De rechtbank heeft in haar uitspraak overwogen dat de beoordeling door de verzekeringsarts bezwaar en beroep zorgvuldig was en dat de beperkingen van appellant correct waren vastgesteld. Appellant heeft in hoger beroep aangevoerd dat de rechtbank ten onrechte heeft aangenomen dat zijn beperkingen juist waren vastgesteld, en dat er onvoldoende rekening is gehouden met zijn psychosociale problemen en de variabiliteit van zijn arbeidsongeschiktheid. Hij stelde dat hij in de verhouding 50/50 goede en slechte dagen kent, waarbij hij op slechte dagen helemaal niet kan werken.
De Centrale Raad van Beroep heeft de gronden van het hoger beroep beoordeeld en geconcludeerd dat de rechtbank terecht het beroep ongegrond heeft verklaard. De Raad oordeelde dat de verzekeringsarts en de bezwaarverzekeringsarts voldoende rekening hebben gehouden met de mindere dagen van appellant en dat er geen reden is om te twijfelen aan de medische beoordeling. Appellant heeft geen medische stukken overgelegd die zijn stellingen onderbouwen.
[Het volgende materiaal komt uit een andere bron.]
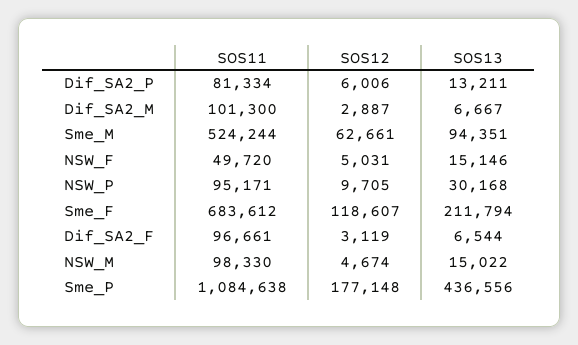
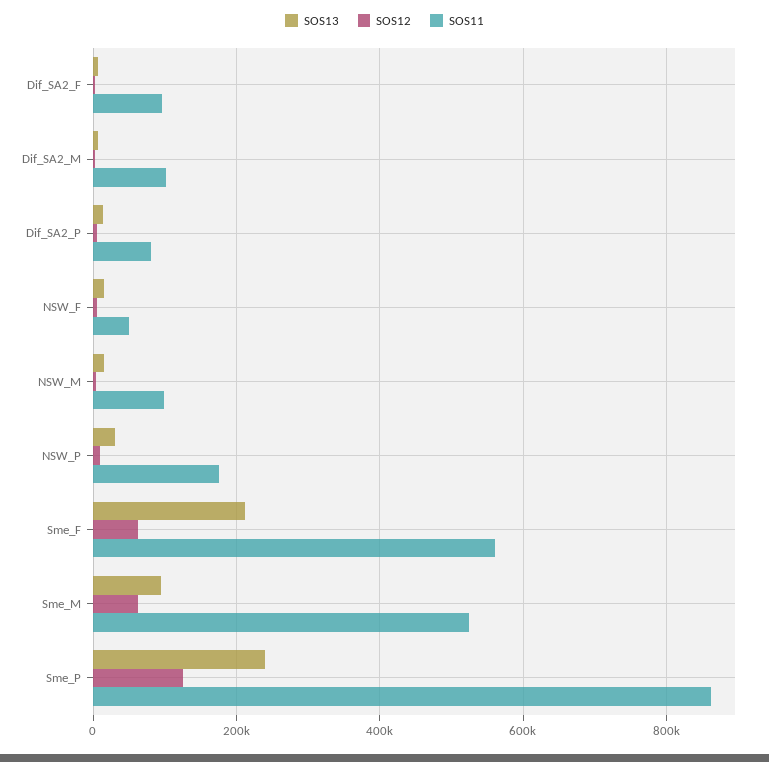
  {
    "SOS11": {
      "Dif_SA2_P": 81334,
      "Dif_SA2_M": 101300,
      "Sme_M": 524244,
      "NSW_F": 49720,
-     "NSW_P": 95171,
+     "NSW_P": 180000,
-     "Sme_F": 683612,
+     "Sme_F": 560000,
      "Dif_SA2_F": 96661,
      "NSW_M": 98330,
-     "Sme_P": 1084638
+     "Sme_P": 860000
    },
    "SOS12": {
      "Dif_SA2_P": 6006,
      "Dif_SA2_M": 2887,
      "Sme_M": 62661,
      "NSW_F": 5031,
      "NSW_P": 9705,
-     "Sme_F": 118607,
+     "Sme_F": 60000,
      "Dif_SA2_F": 3119,
      "NSW_M": 4674,
-     "Sme_P": 177148
+     "Sme_P": 120000
    },
    "SOS13": {
      "Dif_SA2_P": 13211,
      "Dif_SA2_M": 6667,
      "Sme_M": 94351,
      "NSW_F": 15146,
      "NSW_P": 30168,
      "Sme_F": 211794,
      "Dif_SA2_F": 6544,
      "NSW_M": 15022,
-     "Sme_P": 436556
+     "Sme_P": 240000
    }
  }

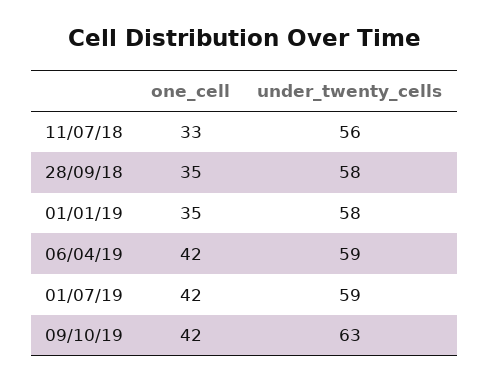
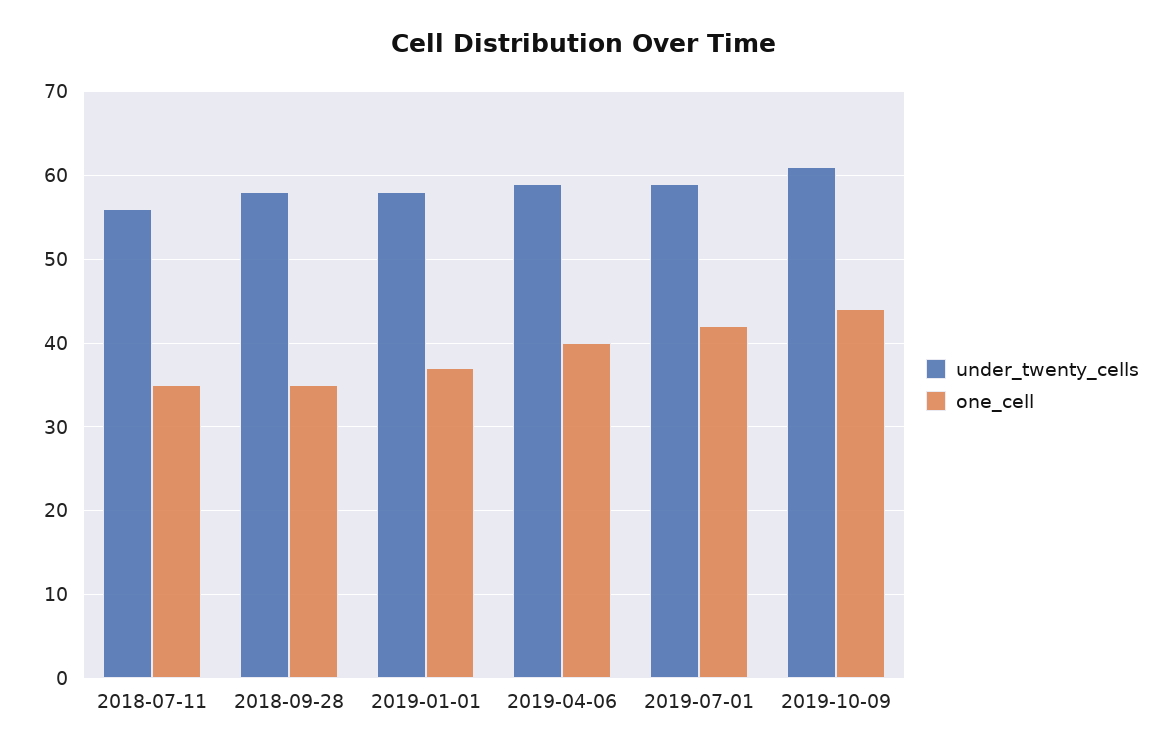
  {
    "one_cell": {
-     "11/07/18": 33,
+     "11/07/18": 35,
      "28/09/18": 35,
-     "01/01/19": 35,
+     "01/01/19": 37,
-     "06/04/19": 42,
+     "06/04/19": 40,
      "01/07/19": 42,
-     "09/10/19": 42
+     "09/10/19": 44
    },
    "under_twenty_cells": {
      "11/07/18": 56,
      "28/09/18": 58,
      "01/01/19": 58,
      "06/04/19": 59,
      "01/07/19": 59,
-     "09/10/19": 63
+     "09/10/19": 61
    }
  }

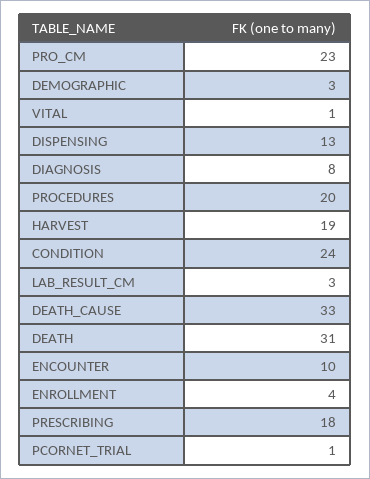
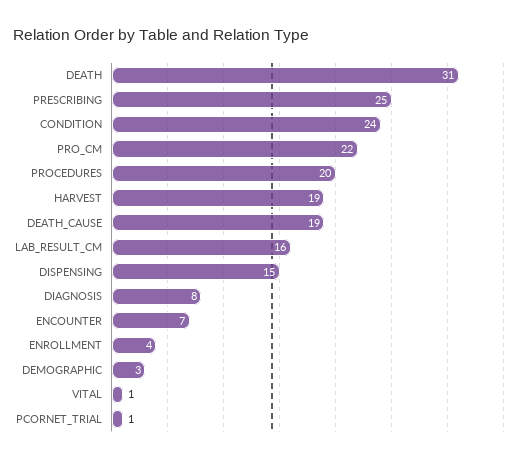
  {
-   "PRO_CM": 23,
+   "PRO_CM": 22,
    "DEMOGRAPHIC": 3,
    "VITAL": 1,
-   "DISPENSING": 13,
+   "DISPENSING": 15,
    "DIAGNOSIS": 8,
    "PROCEDURES": 20,
    "HARVEST": 19,
    "CONDITION": 24,
-   "LAB_RESULT_CM": 3,
+   "LAB_RESULT_CM": 16,
-   "DEATH_CAUSE": 33,
+   "DEATH_CAUSE": 19,
    "DEATH": 31,
-   "ENCOUNTER": 10,
+   "ENCOUNTER": 7,
    "ENROLLMENT": 4,
-   "PRESCRIBING": 18,
+   "PRESCRIBING": 25,
    "PCORNET_TRIAL": 1
  }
De Raad bevestigt de uitspraak van de rechtbank en oordeelt dat de functies die aan de schatting ten grondslag zijn gelegd, medisch geschikt zijn voor appellant. De uitspraak is gedaan door Ch. van Voorst als voorzitter, in tegenwoordigheid van R.L. Rijnen als griffier, en is openbaar uitgesproken op 24 november 2014.